Efficient descriptive stats with across and summarise

David_Stanley · June 10, 2020, 9:56pm

Hi Everyone,
I'm in psychology and we often want to create tables of summary statistics (mean,sd, etc) for all the variables in a data set. I know there are many other packages that can do so - but I'm trying to find a way to generate a descriptive summary table using the tidyverse/across/summarise.

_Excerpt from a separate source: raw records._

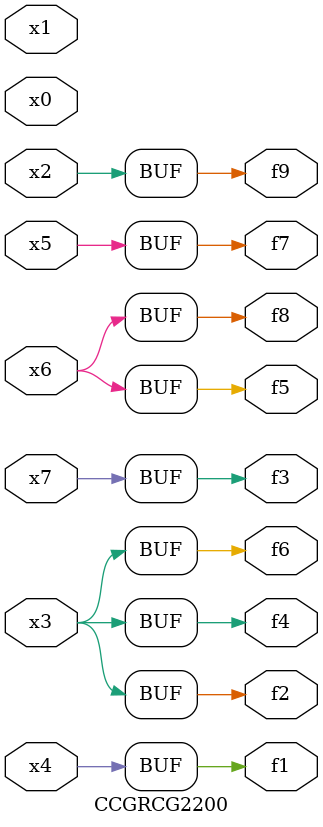
<source format=v>
module CCGRCG2200(
	input x0, x1, x2, x3, x4, x5, x6, x7,
	output f1, f2, f3, f4, f5, f6, f7, f8, f9
);
	assign f1 = x4;
	assign f2 = x3;
	assign f3 = x7;
	assign f4 = x3;
	assign f5 = x6;
	assign f6 = x3;
	assign f7 = x5;
	assign f8 = x6;
	assign f9 = x2;
endmodule

</source>
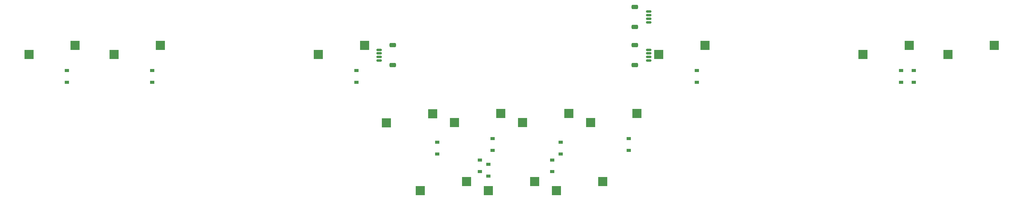
<source format=gbp>
G04 #@! TF.GenerationSoftware,KiCad,Pcbnew,7.0.1-0*
G04 #@! TF.CreationDate,2023-04-15T21:18:13+09:00*
G04 #@! TF.ProjectId,Sandy_Middle,53616e64-795f-44d6-9964-646c652e6b69,v.0*
G04 #@! TF.SameCoordinates,Original*
G04 #@! TF.FileFunction,Paste,Bot*
G04 #@! TF.FilePolarity,Positive*
%FSLAX46Y46*%
G04 Gerber Fmt 4.6, Leading zero omitted, Abs format (unit mm)*
G04 Created by KiCad (PCBNEW 7.0.1-0) date 2023-04-15 21:18:13*
%MOMM*%
%LPD*%
G01*
G04 APERTURE LIST*
G04 Aperture macros list*
%AMRoundRect*
0 Rectangle with rounded corners*
0 $1 Rounding radius*
0 $2 $3 $4 $5 $6 $7 $8 $9 X,Y pos of 4 corners*
0 Add a 4 corners polygon primitive as box body*
4,1,4,$2,$3,$4,$5,$6,$7,$8,$9,$2,$3,0*
0 Add four circle primitives for the rounded corners*
1,1,$1+$1,$2,$3*
1,1,$1+$1,$4,$5*
1,1,$1+$1,$6,$7*
1,1,$1+$1,$8,$9*
0 Add four rect primitives between the rounded corners*
20,1,$1+$1,$2,$3,$4,$5,0*
20,1,$1+$1,$4,$5,$6,$7,0*
20,1,$1+$1,$6,$7,$8,$9,0*
20,1,$1+$1,$8,$9,$2,$3,0*%
G04 Aperture macros list end*
%ADD10R,2.550000X2.500000*%
%ADD11RoundRect,0.150000X0.625000X-0.150000X0.625000X0.150000X-0.625000X0.150000X-0.625000X-0.150000X0*%
%ADD12RoundRect,0.250000X0.650000X-0.350000X0.650000X0.350000X-0.650000X0.350000X-0.650000X-0.350000X0*%
%ADD13R,1.200000X0.900000*%
%ADD14RoundRect,0.150000X-0.625000X0.150000X-0.625000X-0.150000X0.625000X-0.150000X0.625000X0.150000X0*%
%ADD15RoundRect,0.250000X-0.650000X0.350000X-0.650000X-0.350000X0.650000X-0.350000X0.650000X0.350000X0*%
G04 APERTURE END LIST*
D10*
X175898435Y-85185280D03*
X188825435Y-82645280D03*
X204473435Y-47085280D03*
X217400435Y-44545280D03*
X185423435Y-66135280D03*
X198350435Y-63595280D03*
X128273435Y-66160320D03*
X141200435Y-63620320D03*
X166373435Y-66135280D03*
X179300435Y-63595280D03*
X147323435Y-66135280D03*
X160250435Y-63595280D03*
X261623435Y-47085280D03*
X274550435Y-44545280D03*
X109223435Y-47085280D03*
X122150435Y-44545280D03*
X137798435Y-85185280D03*
X150725435Y-82645280D03*
X156848435Y-85185280D03*
X169775435Y-82645280D03*
X28260935Y-47085280D03*
X41187935Y-44545280D03*
X52073435Y-47085280D03*
X65000435Y-44545280D03*
X285435935Y-47085280D03*
X298362935Y-44545280D03*
D11*
X201652185Y-48744030D03*
X201652185Y-47744030D03*
X201652185Y-46744030D03*
X201652185Y-45744030D03*
D12*
X197777185Y-50044030D03*
X197777185Y-44444030D03*
D13*
X38917810Y-54847155D03*
X38917810Y-51547155D03*
X215130310Y-54847155D03*
X215130310Y-51547155D03*
X275852185Y-54847155D03*
X275852185Y-51547155D03*
X174649060Y-79850280D03*
X174649060Y-76550280D03*
X156789685Y-81040905D03*
X156789685Y-77740905D03*
X196080310Y-73897155D03*
X196080310Y-70597155D03*
X119880310Y-54847155D03*
X119880310Y-51547155D03*
X142502185Y-74897280D03*
X142502185Y-71597280D03*
X154408435Y-79850280D03*
X154408435Y-76550280D03*
X272280310Y-54847155D03*
X272280310Y-51547155D03*
D14*
X126214685Y-45744030D03*
X126214685Y-46744030D03*
X126214685Y-47744030D03*
X126214685Y-48744030D03*
D15*
X130089685Y-44444030D03*
X130089685Y-50044030D03*
D13*
X157980310Y-73880280D03*
X157980310Y-70580280D03*
D11*
X201652185Y-38028405D03*
X201652185Y-37028405D03*
X201652185Y-36028405D03*
X201652185Y-35028405D03*
D12*
X197777185Y-39328405D03*
X197777185Y-33728405D03*
D13*
X62730310Y-54847155D03*
X62730310Y-51547155D03*
X177030310Y-74901280D03*
X177030310Y-71601280D03*
M02*

</source>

I have a working solution - but it seems a bit long and convoluted. Can anyone suggest more efficient code? See example below you paste right into the Console.
Hopefully there is a shorter more efficient way to obtain this output. It seems like I should be able to get from row_sum to wide_summary using a single pivot (or similar command) rather than the two pivot commands below. In general, I think I may be talking the long way around to getting this table. If I'm not taking the long way around - that would be great to know too! My goal is to avoid giving my graduate/undergraduate classes poor code.

Thanks for any insights!
Cheers,
David

library(tidyverse)

mean_sd <- list(
mean = ~mean(.x, na.rm = TRUE),
sd = ~sd(.x, na.rm = TRUE)
)

row_sum <- attitude %>% summarise(across(everything(), mean_sd))

long_summary <- row_sum %>% pivot_longer(cols = everything(),
names_to = c("var", "stat"),
names_sep = c("_"),
values_to = "value")

wide_summary <- long_summary %>% pivot_wider(names_from = stat,
values_from = value)

print(wide_summary)

wide_summary

A tibble: 7 x 3

#var mean sd
#
#1 rating 64.6 12.2
#2 complaints 66.6 13.3
#3 privileges 53.1 12.2
#4 learning 56.4 11.7
#5 raises 64.6 10.4
#6 critical 74.8 9.89
#7 advance 42.9 10.3

nirgrahamuk · June 11, 2020, 12:06pm

it doesnt seem super convoluted to me, besides, if you wrapped it in a function, you would hide all that code from yourself and can just call it as needed.

Here is an alternative though, and it is slightly shorter.

mysummariser <- function(x){
  purrr::map_dfr(names(x),
                 ~tibble(name=.,
                         mean=mean(x[[.]]),
                         sd=sd(x[[.]])))
}
mysummariser(attitude)

David_Stanley · June 11, 2020, 3:24pm

Thanks - great to have another set of eyes give it a once over. Also, thanks for the purrr approach.

system · July 2, 2020, 3:24pm

This topic was automatically closed 21 days after the last reply. New replies are no longer allowed.